## Exercise
The answer should contain all of the records below, each one copied word for word.

## Excerpted records

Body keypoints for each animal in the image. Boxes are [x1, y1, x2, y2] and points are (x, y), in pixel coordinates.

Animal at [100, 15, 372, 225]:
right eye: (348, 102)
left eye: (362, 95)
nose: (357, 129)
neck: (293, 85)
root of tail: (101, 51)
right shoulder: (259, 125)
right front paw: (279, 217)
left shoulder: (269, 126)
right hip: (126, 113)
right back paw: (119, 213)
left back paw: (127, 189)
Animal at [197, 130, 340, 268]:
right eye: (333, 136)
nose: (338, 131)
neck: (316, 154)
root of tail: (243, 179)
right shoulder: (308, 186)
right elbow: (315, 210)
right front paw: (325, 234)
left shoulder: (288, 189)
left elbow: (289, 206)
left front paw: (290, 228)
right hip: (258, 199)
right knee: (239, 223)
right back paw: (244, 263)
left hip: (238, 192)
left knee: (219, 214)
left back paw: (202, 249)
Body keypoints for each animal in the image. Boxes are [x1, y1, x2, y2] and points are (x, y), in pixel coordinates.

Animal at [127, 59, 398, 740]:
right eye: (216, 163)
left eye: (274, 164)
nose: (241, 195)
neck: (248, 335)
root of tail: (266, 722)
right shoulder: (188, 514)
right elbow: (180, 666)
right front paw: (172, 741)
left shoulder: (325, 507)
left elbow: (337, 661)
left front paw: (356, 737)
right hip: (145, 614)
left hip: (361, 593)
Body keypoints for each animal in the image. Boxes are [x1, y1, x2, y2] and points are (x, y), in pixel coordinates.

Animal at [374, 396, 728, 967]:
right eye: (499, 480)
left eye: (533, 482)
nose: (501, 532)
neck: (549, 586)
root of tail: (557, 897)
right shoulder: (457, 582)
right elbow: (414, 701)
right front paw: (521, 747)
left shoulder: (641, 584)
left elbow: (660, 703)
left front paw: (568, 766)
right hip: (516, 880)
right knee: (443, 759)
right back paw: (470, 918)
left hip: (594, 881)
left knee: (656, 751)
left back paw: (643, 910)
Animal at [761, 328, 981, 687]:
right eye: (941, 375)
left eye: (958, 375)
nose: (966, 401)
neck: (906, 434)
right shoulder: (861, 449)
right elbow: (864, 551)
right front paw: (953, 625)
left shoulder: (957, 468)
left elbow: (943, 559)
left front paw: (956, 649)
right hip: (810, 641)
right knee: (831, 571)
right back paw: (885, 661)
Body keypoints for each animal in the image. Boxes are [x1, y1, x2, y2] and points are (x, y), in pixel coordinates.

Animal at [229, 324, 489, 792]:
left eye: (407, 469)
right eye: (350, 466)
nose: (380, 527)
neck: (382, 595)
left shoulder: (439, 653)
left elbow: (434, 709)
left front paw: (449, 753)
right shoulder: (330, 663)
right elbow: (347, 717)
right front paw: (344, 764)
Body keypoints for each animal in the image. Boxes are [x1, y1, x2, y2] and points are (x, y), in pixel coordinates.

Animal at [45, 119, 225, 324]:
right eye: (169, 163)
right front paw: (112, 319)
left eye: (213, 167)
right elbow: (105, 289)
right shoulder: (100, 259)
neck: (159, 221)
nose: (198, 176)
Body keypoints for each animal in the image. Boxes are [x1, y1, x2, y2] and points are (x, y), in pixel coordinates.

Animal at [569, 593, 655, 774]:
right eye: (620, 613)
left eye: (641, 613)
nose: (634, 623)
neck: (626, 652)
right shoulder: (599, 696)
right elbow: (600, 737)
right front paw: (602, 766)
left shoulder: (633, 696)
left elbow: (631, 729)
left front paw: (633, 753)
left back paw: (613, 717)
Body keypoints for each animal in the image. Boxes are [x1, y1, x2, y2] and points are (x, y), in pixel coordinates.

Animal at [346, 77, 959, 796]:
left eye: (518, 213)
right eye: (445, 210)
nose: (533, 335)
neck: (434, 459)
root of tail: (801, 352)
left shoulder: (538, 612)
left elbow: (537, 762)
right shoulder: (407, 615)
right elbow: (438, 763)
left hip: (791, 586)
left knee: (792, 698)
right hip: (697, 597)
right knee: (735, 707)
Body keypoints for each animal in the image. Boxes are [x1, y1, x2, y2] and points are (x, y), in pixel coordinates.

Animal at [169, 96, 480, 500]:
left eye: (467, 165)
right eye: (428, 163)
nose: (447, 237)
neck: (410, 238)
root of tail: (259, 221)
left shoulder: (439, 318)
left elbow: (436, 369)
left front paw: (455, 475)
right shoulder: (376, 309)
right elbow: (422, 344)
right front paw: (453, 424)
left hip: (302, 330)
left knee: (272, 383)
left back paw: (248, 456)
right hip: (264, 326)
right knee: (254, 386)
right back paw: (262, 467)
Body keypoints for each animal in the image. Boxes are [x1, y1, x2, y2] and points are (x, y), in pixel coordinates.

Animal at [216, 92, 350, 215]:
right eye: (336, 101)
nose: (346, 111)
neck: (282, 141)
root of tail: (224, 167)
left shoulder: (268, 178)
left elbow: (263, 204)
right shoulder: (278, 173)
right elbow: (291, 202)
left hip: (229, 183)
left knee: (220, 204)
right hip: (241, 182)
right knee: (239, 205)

## Output below
Body keypoints for each animal in the image. Boxes are [x1, y1, x2, y2] and points are (x, y), in pixel coordinates.

Animal at [100, 15, 372, 225]:
right eye: (348, 102)
left eye: (362, 95)
nose: (357, 129)
neck: (293, 85)
root of tail: (101, 51)
right shoulder: (259, 125)
right front paw: (279, 217)
left shoulder: (269, 126)
right hip: (126, 113)
right back paw: (119, 213)
left back paw: (127, 189)
Animal at [197, 130, 340, 268]:
right eye: (333, 136)
nose: (338, 131)
neck: (316, 154)
root of tail: (243, 179)
right shoulder: (308, 186)
right elbow: (315, 210)
right front paw: (325, 234)
left shoulder: (288, 189)
left elbow: (289, 206)
left front paw: (290, 228)
right hip: (258, 199)
right knee: (239, 223)
right back paw: (244, 263)
left hip: (238, 192)
left knee: (219, 214)
left back paw: (202, 249)
Body keypoints for each animal in the image. Boxes are [x1, y1, x2, y2] and points are (x, y), in pixel coordinates.

Animal at [127, 59, 398, 740]:
right eye: (216, 163)
left eye: (274, 164)
nose: (241, 195)
neck: (248, 335)
root of tail: (266, 722)
right shoulder: (188, 514)
right elbow: (180, 666)
right front paw: (172, 741)
left shoulder: (325, 507)
left elbow: (337, 661)
left front paw: (356, 737)
right hip: (145, 614)
left hip: (361, 593)
Body keypoints for each animal in the image. Boxes are [x1, y1, x2, y2] and points are (x, y), in pixel coordinates.

Animal at [374, 396, 728, 967]:
right eye: (499, 480)
left eye: (533, 482)
nose: (501, 532)
neck: (549, 586)
root of tail: (557, 897)
right shoulder: (457, 582)
right elbow: (414, 701)
right front paw: (521, 747)
left shoulder: (641, 584)
left elbow: (660, 703)
left front paw: (568, 766)
right hip: (516, 880)
right knee: (443, 759)
right back paw: (470, 918)
left hip: (594, 881)
left knee: (656, 751)
left back paw: (643, 910)
Animal at [761, 328, 981, 687]:
right eye: (941, 375)
left eye: (958, 375)
nose: (966, 401)
neck: (906, 434)
right shoulder: (861, 449)
right elbow: (864, 551)
right front paw: (953, 625)
left shoulder: (957, 468)
left elbow: (943, 559)
left front paw: (956, 649)
right hip: (810, 641)
right knee: (831, 571)
right back paw: (885, 661)
Body keypoints for each animal in the image. Boxes are [x1, y1, x2, y2] and points are (x, y), in pixel coordinates.

Animal at [229, 324, 489, 792]:
left eye: (407, 469)
right eye: (350, 466)
nose: (380, 527)
neck: (382, 595)
left shoulder: (439, 653)
left elbow: (434, 709)
left front paw: (449, 753)
right shoulder: (330, 663)
right elbow: (347, 717)
right front paw: (344, 764)
Body keypoints for each animal in the image. Boxes are [x1, y1, x2, y2] and points are (x, y), in pixel coordinates.

Animal at [45, 119, 225, 324]:
right eye: (169, 163)
right front paw: (112, 319)
left eye: (213, 167)
right elbow: (105, 289)
right shoulder: (100, 259)
neck: (159, 221)
nose: (198, 176)
Body keypoints for each animal in the image. Boxes are [x1, y1, x2, y2] and points are (x, y), in pixel coordinates.

Animal at [569, 593, 655, 774]:
right eye: (620, 613)
left eye: (641, 613)
nose: (634, 623)
neck: (626, 652)
right shoulder: (599, 696)
right elbow: (600, 737)
right front paw: (602, 766)
left shoulder: (633, 696)
left elbow: (631, 729)
left front paw: (633, 753)
left back paw: (613, 717)
Body keypoints for each animal in the image. Boxes are [x1, y1, x2, y2] and points are (x, y), in pixel coordinates.

Animal at [346, 77, 959, 796]:
left eye: (518, 213)
right eye: (445, 210)
nose: (533, 335)
neck: (434, 459)
root of tail: (801, 352)
left shoulder: (538, 612)
left elbow: (537, 762)
right shoulder: (407, 615)
right elbow: (438, 763)
left hip: (791, 586)
left knee: (792, 698)
right hip: (697, 597)
right knee: (735, 707)
Body keypoints for each animal in the image. Boxes are [x1, y1, x2, y2] and points are (x, y), in pixel coordinates.

Animal at [169, 96, 480, 500]:
left eye: (467, 165)
right eye: (428, 163)
nose: (447, 237)
neck: (410, 238)
root of tail: (259, 221)
left shoulder: (439, 318)
left elbow: (436, 369)
left front paw: (455, 475)
right shoulder: (376, 309)
right elbow: (422, 344)
right front paw: (453, 424)
left hip: (302, 330)
left knee: (272, 383)
left back paw: (248, 456)
right hip: (264, 326)
right knee: (254, 386)
right back paw: (262, 467)
Body keypoints for each animal in the image. Boxes are [x1, y1, x2, y2] and points are (x, y), in pixel coordinates.

Animal at [216, 92, 350, 215]:
right eye: (336, 101)
nose: (346, 111)
neck: (282, 141)
root of tail: (224, 167)
left shoulder: (268, 178)
left elbow: (263, 204)
right shoulder: (278, 173)
right elbow: (291, 202)
left hip: (229, 183)
left knee: (220, 204)
right hip: (241, 182)
right knee: (239, 205)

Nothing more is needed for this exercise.